We coordinated assault plans on the bridge of Moy’s ship. He wanted to lead the main assault – the ‘speartip’, he called it. His warriors were practised in this and worked well together. He didn’t wish to have the battlefield cluttered with rival vanguards so he gave us the flanks, our forces split in half, each on either edge. That suited us. We could use our speed unhindered, hitting them hard before drawing away and letting the advancing Luna Wolves lead the main assault.
‘You will stick to the plan?’ Moy asked me, clearly sceptical of our ability to complement his own forces.
I told him that we would. Everything in his body language was adversarial, but there was little he could do – we both had our orders.
It was Hakeem who improved things.
‘This is a great honour for us,’ he told Moy. ‘Your primarch is venerated among our people second only to our own Great Khan. They share the same spirit, I think.’
Moy looked amused at that. Even then, the Luna Wolves were set apart. Comparisons with Horus, with his record and reputation, risked looking ludicrous.

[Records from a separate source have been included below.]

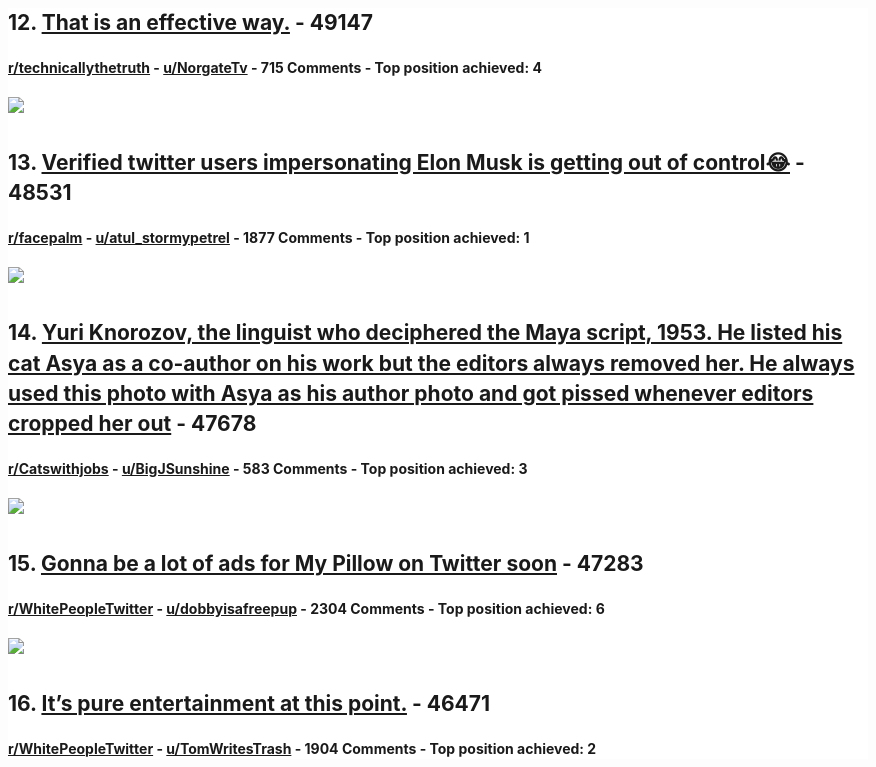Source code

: ## 12. [That is an effective way.](http://reddit.com/r/technicallythetruth/comments/ymnmmq/that_is_an_effective_way/) - 49147
#### [r/technicallythetruth](http://reddit.com/r/technicallythetruth) - [u/NorgateTv](http://reddit.com/u/NorgateTv) - 715 Comments - Top position achieved: 4

<a href="https://i.redd.it/1idoe6g493y91.png"><img src="https://b.thumbs.redditmedia.com/3pBwoZgNs50jKKGCR_ZG_5gjmUh55VHbeBTG6C_TnAs.jpg"></img></a>

## 13. [Verified twitter users impersonating Elon Musk is getting out of control😂](http://reddit.com/r/facepalm/comments/ymp7rz/verified_twitter_users_impersonating_elon_musk_is/) - 48531
#### [r/facepalm](http://reddit.com/r/facepalm) - [u/atul_stormypetrel](http://reddit.com/u/atul_stormypetrel) - 1877 Comments - Top position achieved: 1

<a href="https://i.redd.it/0db2vhuz75y91.jpg"><img src="https://b.thumbs.redditmedia.com/Mlq3HjFexfICtx65w7GtL53KY6JJXEj1Cqtqa1Q8PPA.jpg"></img></a>

## 14. [Yuri Knorozov, the linguist who deciphered the Maya script, 1953. He listed his cat Asya as a co-author on his work but the editors always removed her. He always used this photo with Asya as his author photo and got pissed whenever editors cropped her out](http://reddit.com/r/Catswithjobs/comments/ymyvw2/yuri_knorozov_the_linguist_who_deciphered_the/) - 47678
#### [r/Catswithjobs](http://reddit.com/r/Catswithjobs) - [u/BigJSunshine](http://reddit.com/u/BigJSunshine) - 583 Comments - Top position achieved: 3

<a href="https://i.redd.it/224m7xidt5y91.jpg"><img src="https://a.thumbs.redditmedia.com/_4GFtuR476Wb0Pbqf7vY85xU8DbKIUXKh6rov2mMSJ0.jpg"></img></a>

## 15. [Gonna be a lot of ads for My Pillow on Twitter soon](http://reddit.com/r/WhitePeopleTwitter/comments/ymwn6i/gonna_be_a_lot_of_ads_for_my_pillow_on_twitter/) - 47283
#### [r/WhitePeopleTwitter](http://reddit.com/r/WhitePeopleTwitter) - [u/dobbyisafreepup](http://reddit.com/u/dobbyisafreepup) - 2304 Comments - Top position achieved: 6

<a href="https://i.redd.it/vd3u10ume5y91.jpg"><img src="https://b.thumbs.redditmedia.com/4d-fBkREaRvzGAdOF8-zuXYOn2BzuKG4S6LDvunfF7c.jpg"></img></a>

## 16. [It’s pure entertainment at this point.](http://reddit.com/r/WhitePeopleTwitter/comments/ymsuxu/its_pure_entertainment_at_this_point/) - 46471
#### [r/WhitePeopleTwitter](http://reddit.com/r/WhitePeopleTwitter) - [u/TomWritesTrash](http://reddit.com/u/TomWritesTrash) - 1904 Comments - Top position achieved: 2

‘So you are... what? The Company of the Moon?’ Moy asked.
‘Brotherhood,’ I replied. For some reason, the word seemed foolish to me.
‘We had been given your tactical designation. Sixty-Fourth Company.’
‘If it makes it easier for you, use that,’ I said.
Moy shrugged. ‘We are both lunar warriors. We can use our old names.’
I think that might have been an attempt at lightening the mood. I smiled, but Hakeem bowed deeply, and upon rising his eyes met Moy’s. It seemed to me then that there was some prior understanding between them that I had missed.